Health care reform is the 800 pound gorilla in the room and the albatross around the Democratic Party's neck. President Obama is all bark and no bite when he whines about Republicans "taking advantage of Americans' anger," and he may seem as angry as a bull, but he's just backing the wrong horse and moving at a snail's pace in acknowledging it. Martha Coakley is too used to being a big fish in a little pond, and now she's acting like a bull in a china shop; if she weren't as blind as a bat, she'd be busy as a bee in trying to figure out how to re-close that can of worms. I know you probably want me to call the dogs off about now (come on, speak out, cat got your tongue?), but I've been railing about this awful reform package for a coon's age, and I'm not about to change horses in midstream. What ABC meant to say in this piece is that health care reform is a dead duck, which leaves poor Martha caught like a deer in the headlights. It's a dog-eat-dog world out there in politics, and Democrats should not have been counting their chickens before they hatched. That's why they're starting to drop like flies, and why Republicanss, if they're eager little beavers, can feather their own nests and come out being fat cats again. Even a blind squirrel can find a nut once in a while. Catch you later -- I've got other fish to fry.

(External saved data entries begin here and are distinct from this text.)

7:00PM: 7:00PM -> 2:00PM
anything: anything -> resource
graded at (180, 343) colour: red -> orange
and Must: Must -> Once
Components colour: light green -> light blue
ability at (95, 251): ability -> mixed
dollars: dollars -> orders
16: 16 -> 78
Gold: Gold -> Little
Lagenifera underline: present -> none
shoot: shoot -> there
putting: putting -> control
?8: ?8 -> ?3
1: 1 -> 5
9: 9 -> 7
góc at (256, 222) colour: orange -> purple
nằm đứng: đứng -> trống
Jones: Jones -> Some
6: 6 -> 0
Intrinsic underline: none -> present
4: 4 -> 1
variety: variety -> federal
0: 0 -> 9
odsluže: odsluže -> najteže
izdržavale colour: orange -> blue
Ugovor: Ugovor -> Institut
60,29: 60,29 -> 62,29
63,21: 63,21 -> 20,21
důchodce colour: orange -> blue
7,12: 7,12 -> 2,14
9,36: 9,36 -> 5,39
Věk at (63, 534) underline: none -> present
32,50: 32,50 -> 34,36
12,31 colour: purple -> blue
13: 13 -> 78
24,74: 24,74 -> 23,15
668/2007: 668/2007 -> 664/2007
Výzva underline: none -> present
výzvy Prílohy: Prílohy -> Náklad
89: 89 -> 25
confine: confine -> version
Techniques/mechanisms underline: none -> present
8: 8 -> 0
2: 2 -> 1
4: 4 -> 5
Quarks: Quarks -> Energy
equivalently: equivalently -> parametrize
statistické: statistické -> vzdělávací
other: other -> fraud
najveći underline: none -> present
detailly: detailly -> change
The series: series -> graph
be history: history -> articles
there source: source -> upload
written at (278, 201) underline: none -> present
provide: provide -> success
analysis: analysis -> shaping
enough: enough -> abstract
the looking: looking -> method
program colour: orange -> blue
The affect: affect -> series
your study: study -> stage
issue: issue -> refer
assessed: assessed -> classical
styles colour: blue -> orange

A little coal-mining lore for y'all, by the way.  The purpose of the canary in the coal mine was not, as many people seem to assume, primarily to detect (by dying) levels of gas that would kill the miners if breathed by them. The chief gas produced in a coal mine is methane, which is combustible if it is as low as 5 percent of the air. If the canary died, it meant methane levels were not at the 1 or 2 percent considered safe, so miners would leave to avoid getting blown up.


Bob G.
Mon, 01/18/2010 - 12:10pm

When it comes to animal cliches....
"You done good...you done REAL good".


Leo Morris
Mon, 01/18/2010 - 12:22pm

Aw, shucks. That was chickenfeed. That stuff is like shooting fish in a barrel for me, and I could flog that dead horse till the cows come home.